What you will do: Retype all the text in the listing below line for line, without changing a single character, and leave the pictures out.
Segment Open
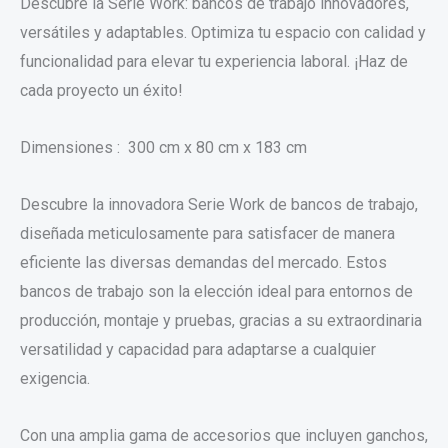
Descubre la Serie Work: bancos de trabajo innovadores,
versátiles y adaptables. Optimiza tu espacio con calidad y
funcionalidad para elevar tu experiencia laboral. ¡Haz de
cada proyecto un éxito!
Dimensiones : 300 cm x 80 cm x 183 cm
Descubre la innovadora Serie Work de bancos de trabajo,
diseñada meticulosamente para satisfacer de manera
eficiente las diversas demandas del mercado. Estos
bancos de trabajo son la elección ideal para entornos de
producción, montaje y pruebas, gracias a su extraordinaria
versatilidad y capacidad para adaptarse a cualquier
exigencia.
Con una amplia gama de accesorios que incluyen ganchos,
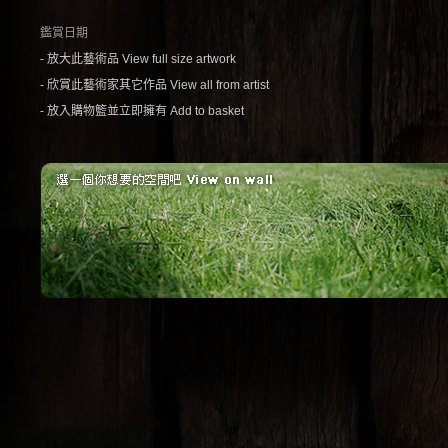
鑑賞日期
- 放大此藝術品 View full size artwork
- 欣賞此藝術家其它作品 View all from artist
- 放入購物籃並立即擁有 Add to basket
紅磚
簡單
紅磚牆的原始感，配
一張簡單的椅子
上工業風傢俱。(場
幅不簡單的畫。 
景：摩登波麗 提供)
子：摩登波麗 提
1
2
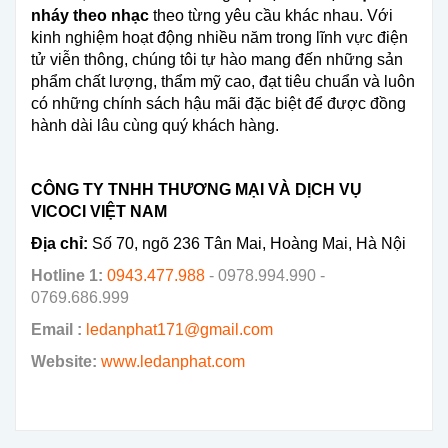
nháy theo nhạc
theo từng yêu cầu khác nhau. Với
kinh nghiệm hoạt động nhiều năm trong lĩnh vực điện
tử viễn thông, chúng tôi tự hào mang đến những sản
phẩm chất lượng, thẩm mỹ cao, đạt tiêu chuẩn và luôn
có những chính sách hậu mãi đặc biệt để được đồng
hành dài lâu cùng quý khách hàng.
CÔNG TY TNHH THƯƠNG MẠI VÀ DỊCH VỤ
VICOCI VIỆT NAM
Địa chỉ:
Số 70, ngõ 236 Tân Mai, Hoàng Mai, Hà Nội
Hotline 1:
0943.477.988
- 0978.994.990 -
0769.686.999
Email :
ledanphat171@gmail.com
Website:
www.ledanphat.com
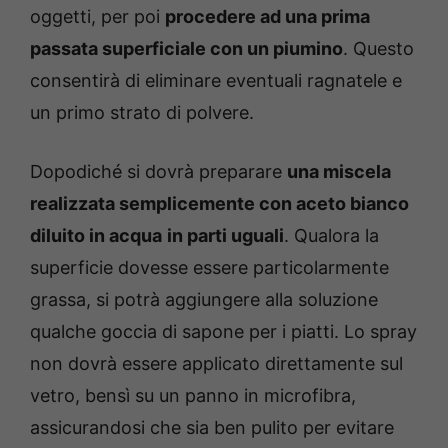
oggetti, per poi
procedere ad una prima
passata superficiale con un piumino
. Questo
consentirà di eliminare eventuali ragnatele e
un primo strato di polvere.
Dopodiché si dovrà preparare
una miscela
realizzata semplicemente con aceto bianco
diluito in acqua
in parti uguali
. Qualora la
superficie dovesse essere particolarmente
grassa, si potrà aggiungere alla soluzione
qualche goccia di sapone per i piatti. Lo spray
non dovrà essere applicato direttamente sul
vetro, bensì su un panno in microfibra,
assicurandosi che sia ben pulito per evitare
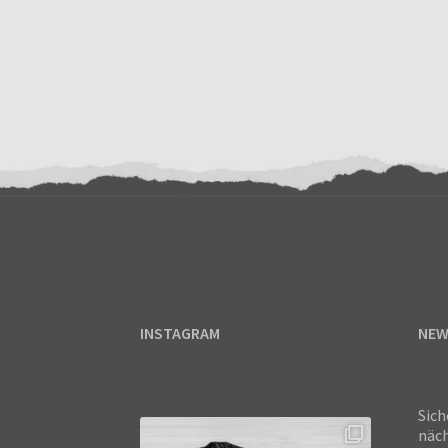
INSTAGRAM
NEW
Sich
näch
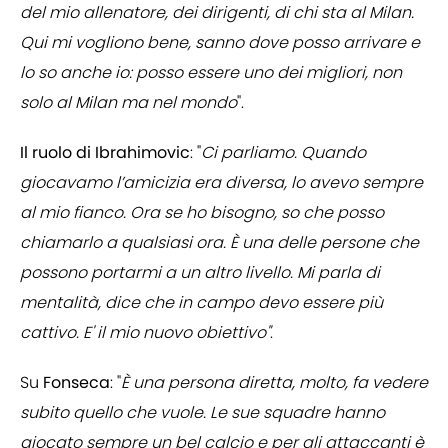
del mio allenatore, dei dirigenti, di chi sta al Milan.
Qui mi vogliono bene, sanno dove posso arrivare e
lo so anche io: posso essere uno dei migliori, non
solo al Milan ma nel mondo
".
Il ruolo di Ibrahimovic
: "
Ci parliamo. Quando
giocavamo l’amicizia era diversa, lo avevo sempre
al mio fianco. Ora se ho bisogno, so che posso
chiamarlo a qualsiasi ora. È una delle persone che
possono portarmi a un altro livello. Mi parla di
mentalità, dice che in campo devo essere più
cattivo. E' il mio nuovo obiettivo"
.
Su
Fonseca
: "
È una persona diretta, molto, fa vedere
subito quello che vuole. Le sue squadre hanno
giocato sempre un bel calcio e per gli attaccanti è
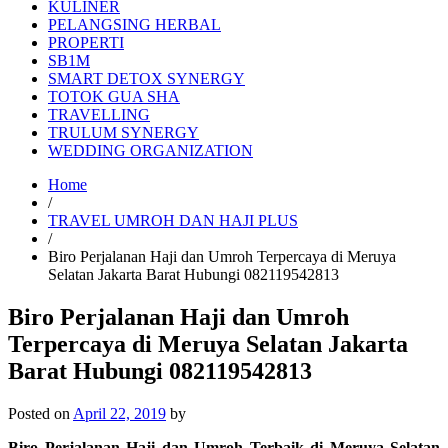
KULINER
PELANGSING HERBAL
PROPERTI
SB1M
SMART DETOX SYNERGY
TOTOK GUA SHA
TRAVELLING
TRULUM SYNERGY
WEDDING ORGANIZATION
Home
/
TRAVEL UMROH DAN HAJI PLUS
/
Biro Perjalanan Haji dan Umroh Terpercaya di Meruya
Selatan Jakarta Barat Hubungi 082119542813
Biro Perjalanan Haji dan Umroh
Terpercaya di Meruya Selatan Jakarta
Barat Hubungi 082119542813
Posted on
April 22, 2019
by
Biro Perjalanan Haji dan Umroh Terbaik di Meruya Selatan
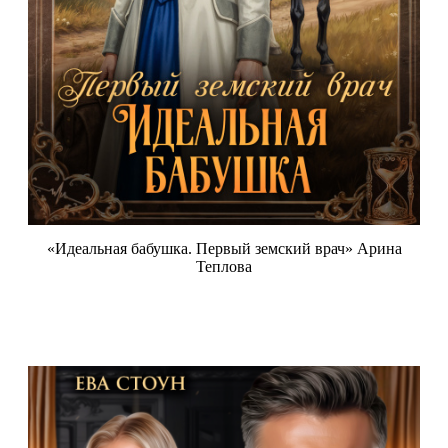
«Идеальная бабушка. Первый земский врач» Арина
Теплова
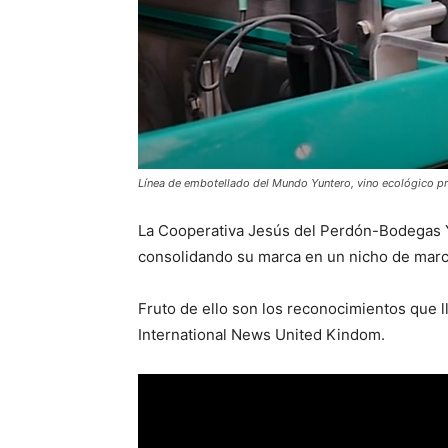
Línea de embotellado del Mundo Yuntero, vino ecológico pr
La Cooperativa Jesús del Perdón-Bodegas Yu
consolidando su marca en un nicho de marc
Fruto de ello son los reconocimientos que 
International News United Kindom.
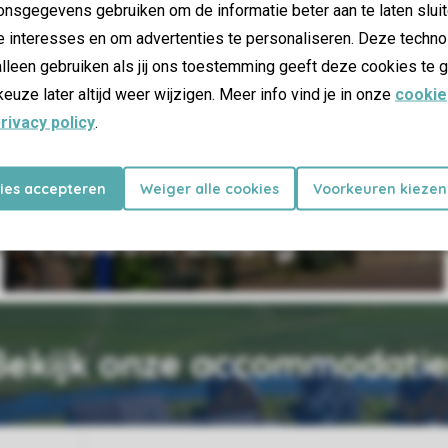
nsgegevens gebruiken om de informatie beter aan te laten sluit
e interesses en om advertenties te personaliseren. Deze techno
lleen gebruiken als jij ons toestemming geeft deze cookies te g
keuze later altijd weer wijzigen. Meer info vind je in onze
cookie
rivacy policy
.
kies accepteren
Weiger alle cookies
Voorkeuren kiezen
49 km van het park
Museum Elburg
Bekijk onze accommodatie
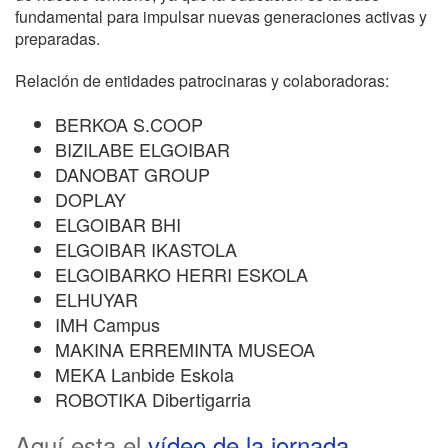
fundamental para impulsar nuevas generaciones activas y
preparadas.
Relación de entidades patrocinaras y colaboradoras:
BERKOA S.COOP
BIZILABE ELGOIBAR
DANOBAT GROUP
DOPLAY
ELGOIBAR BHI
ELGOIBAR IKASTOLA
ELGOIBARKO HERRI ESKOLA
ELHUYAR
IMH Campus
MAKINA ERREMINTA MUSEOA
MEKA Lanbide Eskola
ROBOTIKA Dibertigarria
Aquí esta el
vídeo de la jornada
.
Segment Closed
Exercise solution:
Descubre la Serie Work: bancos de trabajo innovadores,
versátiles y adaptables. Optimiza tu espacio con calidad y
funcionalidad para elevar tu experiencia laboral. ¡Haz de
cada proyecto un éxito!
Dimensiones : 300 cm x 80 cm x 183 cm
Descubre la innovadora Serie Work de bancos de trabajo,
diseñada meticulosamente para satisfacer de manera
eficiente las diversas demandas del mercado. Estos
bancos de trabajo son la elección ideal para entornos de
producción, montaje y pruebas, gracias a su extraordinaria
versatilidad y capacidad para adaptarse a cualquier
exigencia.
Con una amplia gama de accesorios que incluyen ganchos,
鑑賞日期
- 放大此藝術品 View full size artwork
- 欣賞此藝術家其它作品 View all from artist
- 放入購物籃並立即擁有 Add to basket
紅磚
簡單
紅磚牆的原始感，配
一張簡單的椅子
上工業風傢俱。(場
幅不簡單的畫。 
景：摩登波麗 提供)
子：摩登波麗 提
1
2
nháy theo nhạc
theo từng yêu cầu khác nhau. Với
kinh nghiệm hoạt động nhiều năm trong lĩnh vực điện
tử viễn thông, chúng tôi tự hào mang đến những sản
phẩm chất lượng, thẩm mỹ cao, đạt tiêu chuẩn và luôn
có những chính sách hậu mãi đặc biệt để được đồng
hành dài lâu cùng quý khách hàng.
CÔNG TY TNHH THƯƠNG MẠI VÀ DỊCH VỤ
VICOCI VIỆT NAM
Địa chỉ:
Số 70, ngõ 236 Tân Mai, Hoàng Mai, Hà Nội
Hotline 1:
0943.477.988
- 0978.994.990 -
0769.686.999
Email :
ledanphat171@gmail.com
Website:
www.ledanphat.com
oggetti, per poi
procedere ad una prima
passata superficiale con un piumino
. Questo
consentirà di eliminare eventuali ragnatele e
un primo strato di polvere.
Dopodiché si dovrà preparare
una miscela
realizzata semplicemente con aceto bianco
diluito in acqua
in parti uguali
. Qualora la
superficie dovesse essere particolarmente
grassa, si potrà aggiungere alla soluzione
qualche goccia di sapone per i piatti. Lo spray
non dovrà essere applicato direttamente sul
vetro, bensì su un panno in microfibra,
assicurandosi che sia ben pulito per evitare
INSTAGRAM
NEW
Sich
näch
del mio allenatore, dei dirigenti, di chi sta al Milan.
Qui mi vogliono bene, sanno dove posso arrivare e
lo so anche io: posso essere uno dei migliori, non
solo al Milan ma nel mondo
".
Il ruolo di Ibrahimovic
: "
Ci parliamo. Quando
giocavamo l’amicizia era diversa, lo avevo sempre
al mio fianco. Ora se ho bisogno, so che posso
chiamarlo a qualsiasi ora. È una delle persone che
possono portarmi a un altro livello. Mi parla di
mentalità, dice che in campo devo essere più
cattivo. E' il mio nuovo obiettivo"
.
Su
Fonseca
: "
È una persona diretta, molto, fa vedere
subito quello che vuole. Le sue squadre hanno
giocato sempre un bel calcio e per gli attaccanti è
KULINER
PELANGSING HERBAL
PROPERTI
SB1M
SMART DETOX SYNERGY
TOTOK GUA SHA
TRAVELLING
TRULUM SYNERGY
WEDDING ORGANIZATION
Home
/
TRAVEL UMROH DAN HAJI PLUS
/
Biro Perjalanan Haji dan Umroh Terpercaya di Meruya
Selatan Jakarta Barat Hubungi 082119542813
Biro Perjalanan Haji dan Umroh
Terpercaya di Meruya Selatan Jakarta
Barat Hubungi 082119542813
Posted on
April 22, 2019
by
Biro Perjalanan Haji dan Umroh Terbaik di Meruya Selatan
«Идеальная бабушка. Первый земский врач» Арина
Теплова
Línea de embotellado del Mundo Yuntero, vino ecológico pr
La Cooperativa Jesús del Perdón-Bodegas Yu
consolidando su marca en un nicho de marc
Fruto de ello son los reconocimientos que 
International News United Kindom.
nsgegevens gebruiken om de informatie beter aan te laten sluit
e interesses en om advertenties te personaliseren. Deze techno
lleen gebruiken als jij ons toestemming geeft deze cookies te g
keuze later altijd weer wijzigen. Meer info vind je in onze
cookie
rivacy policy
.
kies accepteren
Weiger alle cookies
Voorkeuren kiezen
49 km van het park
Museum Elburg
Bekijk onze accommodatie
fundamental para impulsar nuevas generaciones activas y
preparadas.
Relación de entidades patrocinaras y colaboradoras:
BERKOA S.COOP
BIZILABE ELGOIBAR
DANOBAT GROUP
DOPLAY
ELGOIBAR BHI
ELGOIBAR IKASTOLA
ELGOIBARKO HERRI ESKOLA
ELHUYAR
IMH Campus
MAKINA ERREMINTA MUSEOA
MEKA Lanbide Eskola
ROBOTIKA Dibertigarria
Aquí esta el
vídeo de la jornada
.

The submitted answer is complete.